Io (capito il gioco da farsi, perchè No, non esiste che tu rispondi a questo modo a mia mamma e che tratti me così che sono stata per un mese a letto, accudita solamente dai miei familiari che si sono fatti in cento per starmi dietro e la sanità italiana ci ha passato solo l'antidolorifico e la fraxi eparina, inizio con le domande): Senta, vorrei sapere se e quando posso partire, sa io studio in Olanda...
dottore: Beh, se non partono i giovani!
Io (perplessa): si, ma... quando posso partire?
dottore: beh... quindici giorni.
Io: ah...
Mamma: per lavarla, come può fare?
dottore (acido che avrebbe potuto corrodere la scrivania su cui era adagiato): beh, può fare la doccia no?
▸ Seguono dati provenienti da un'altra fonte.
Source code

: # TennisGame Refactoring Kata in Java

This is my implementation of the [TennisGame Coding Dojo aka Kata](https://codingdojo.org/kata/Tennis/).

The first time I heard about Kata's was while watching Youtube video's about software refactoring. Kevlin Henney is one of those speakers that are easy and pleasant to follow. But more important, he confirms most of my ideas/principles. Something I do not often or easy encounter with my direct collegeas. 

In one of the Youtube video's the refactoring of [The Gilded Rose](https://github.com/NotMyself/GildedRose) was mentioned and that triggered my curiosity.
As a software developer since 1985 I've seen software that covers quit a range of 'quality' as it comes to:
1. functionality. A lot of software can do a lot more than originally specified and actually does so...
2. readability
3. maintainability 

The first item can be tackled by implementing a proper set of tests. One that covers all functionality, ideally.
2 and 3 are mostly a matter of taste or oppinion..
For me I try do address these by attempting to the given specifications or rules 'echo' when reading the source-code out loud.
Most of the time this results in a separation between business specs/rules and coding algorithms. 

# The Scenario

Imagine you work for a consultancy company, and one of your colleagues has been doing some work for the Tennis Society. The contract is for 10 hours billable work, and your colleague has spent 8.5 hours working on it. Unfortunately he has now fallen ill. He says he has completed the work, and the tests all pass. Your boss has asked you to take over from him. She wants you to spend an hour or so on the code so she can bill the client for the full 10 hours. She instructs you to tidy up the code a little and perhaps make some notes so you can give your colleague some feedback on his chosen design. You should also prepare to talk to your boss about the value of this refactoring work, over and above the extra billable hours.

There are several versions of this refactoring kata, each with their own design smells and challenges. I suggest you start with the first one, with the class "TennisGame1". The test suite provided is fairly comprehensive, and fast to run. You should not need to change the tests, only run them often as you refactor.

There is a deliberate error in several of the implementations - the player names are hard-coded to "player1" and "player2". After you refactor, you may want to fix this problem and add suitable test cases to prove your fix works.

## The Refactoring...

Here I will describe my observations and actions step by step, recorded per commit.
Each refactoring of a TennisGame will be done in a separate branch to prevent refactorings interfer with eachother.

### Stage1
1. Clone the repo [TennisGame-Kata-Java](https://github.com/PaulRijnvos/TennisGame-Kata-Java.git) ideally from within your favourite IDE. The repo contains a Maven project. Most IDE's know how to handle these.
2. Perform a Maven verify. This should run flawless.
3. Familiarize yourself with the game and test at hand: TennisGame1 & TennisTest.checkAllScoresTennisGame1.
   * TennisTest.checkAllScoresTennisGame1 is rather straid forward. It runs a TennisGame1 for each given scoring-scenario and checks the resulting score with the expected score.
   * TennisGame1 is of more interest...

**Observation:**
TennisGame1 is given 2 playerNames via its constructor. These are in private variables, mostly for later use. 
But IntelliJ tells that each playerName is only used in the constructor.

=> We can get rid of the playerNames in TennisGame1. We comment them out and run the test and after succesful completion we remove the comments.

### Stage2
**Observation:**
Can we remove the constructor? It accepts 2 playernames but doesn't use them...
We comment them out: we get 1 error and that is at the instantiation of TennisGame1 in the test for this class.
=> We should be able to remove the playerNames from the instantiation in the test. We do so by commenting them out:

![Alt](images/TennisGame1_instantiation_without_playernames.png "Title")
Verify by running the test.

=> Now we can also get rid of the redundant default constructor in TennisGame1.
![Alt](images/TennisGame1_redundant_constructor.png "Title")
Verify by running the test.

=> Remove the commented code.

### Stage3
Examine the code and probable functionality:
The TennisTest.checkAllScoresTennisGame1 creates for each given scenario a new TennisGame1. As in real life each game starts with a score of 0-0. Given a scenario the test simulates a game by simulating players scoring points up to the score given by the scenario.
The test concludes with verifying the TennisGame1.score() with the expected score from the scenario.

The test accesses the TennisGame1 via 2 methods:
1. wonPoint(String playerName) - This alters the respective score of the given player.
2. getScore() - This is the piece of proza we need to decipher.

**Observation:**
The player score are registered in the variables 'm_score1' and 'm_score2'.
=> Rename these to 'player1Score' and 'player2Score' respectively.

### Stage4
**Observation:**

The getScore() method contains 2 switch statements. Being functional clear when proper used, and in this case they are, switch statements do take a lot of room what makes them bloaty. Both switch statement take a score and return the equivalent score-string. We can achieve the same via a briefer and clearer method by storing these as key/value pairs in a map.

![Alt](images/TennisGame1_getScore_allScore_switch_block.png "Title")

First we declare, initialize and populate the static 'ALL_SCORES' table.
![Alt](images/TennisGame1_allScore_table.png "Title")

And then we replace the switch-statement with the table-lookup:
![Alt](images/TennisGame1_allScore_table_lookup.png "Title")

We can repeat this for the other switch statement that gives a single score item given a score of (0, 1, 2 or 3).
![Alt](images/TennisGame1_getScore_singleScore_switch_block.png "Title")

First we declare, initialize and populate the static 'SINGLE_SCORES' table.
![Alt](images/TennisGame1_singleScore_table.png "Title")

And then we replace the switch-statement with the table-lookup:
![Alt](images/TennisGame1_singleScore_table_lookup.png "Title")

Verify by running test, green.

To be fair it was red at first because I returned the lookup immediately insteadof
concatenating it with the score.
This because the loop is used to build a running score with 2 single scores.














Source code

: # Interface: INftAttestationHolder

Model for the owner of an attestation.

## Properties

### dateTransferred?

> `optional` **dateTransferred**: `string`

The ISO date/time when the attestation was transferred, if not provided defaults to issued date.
La lascia due mesi senza lavarsi?
Io (la sfilza dei vaffa iniziava a comporsi linearmente nella mia testa e incalzo): guardi, un' ULTIMA domanda: posso portare uno zaino con un peso leggero... non so, 2-3 kg?
dottore (incredibilmente alza gli occhi). beh, sì... ma non può portarlo in mano?!?!
Io: beh, sa, io vivo in Olanda e mi devo spostare co i mezzi se posso lo porterei nello zaino, altrimenti troverò un'altra soluzione... (di certo lo zaino non me lo porto in mano, penso fra me e me)
dottore: potete andare
Mamma e Io: ma il busto? Non lo mettete voi?
dottore:no no, quella è una cosa che dovete fare a casa.
Mamma: veramente ho chiamato e mi è stato detto di portare il busto che avreste messo voi...
dottore (irascibile esce e va a chiamare un'infermiera)

L'infermiera mi mette il busto da sdraiata e mi dice: ecco, si mette così.
Io (ormai al culmine mi trattengo: ovvio che si mette così, mae l'aveva già mostrato il tecnico... forse intendevamo che il dottorone mi aiutasse a mettermi in piedi): ah..beh...
dottore: ci vediamo fra due mesi
Io e mamma (si, si....)

Mamma furiosa, io che se mi fossi potuta alzare l'avrei addentato, usciamo e come insegna la mamma, ammazzandolo di cortesia lo salutiamo e ricaricatami in ambulanza da sdraiata ovviamente torniamo a casa, dove co l'aiuto di mamma e dei validi soccorritori SOS, mi mettono in piedi e meraviglia delle meraviglie: IL BUSTO E' TROPPO LARGO.

il povero tecnico ortopedico (Grazie signor Bruno!) deve ritornare a casa e lavorarci un'altra ora per sistemarlo.

Io dico: ma se non mi fossa accorta che qualcosa non andava, se non avessi una mamma fisioterapista e tenace come la ho, se fossi stata una di quelle donne anziane che non possono né vogliono mettere in discussione quello che dice un medico o un immigrato dalle competenze linguistiche ancora flebili, mi dite a quest'ora che schiena avrei?
Soprattutto: perchè ora mi ritrovo a dover pagare per una visita privata nonchè radiografie da un ortopedico di fiducia per poter essere tranquilla, dopo aver comunque pagato i vari ticket e tasse varie?
E se uno non avesse i soldi?
Cosa ne sarebbe della schiena di quella povera persona?

Spero che questa vicenda possa far riflettere qualcuno, ancora una volta estremamente delusa da un sistema raccapricciante.

Perchè ne sono certa, caro dottor P., che appena fuori dall'ospedale è uno di quelli che mette il tappeto rosso fuori dal suo studio privato... ma effettivamente, non le ho allungato un bel centone quella mattina.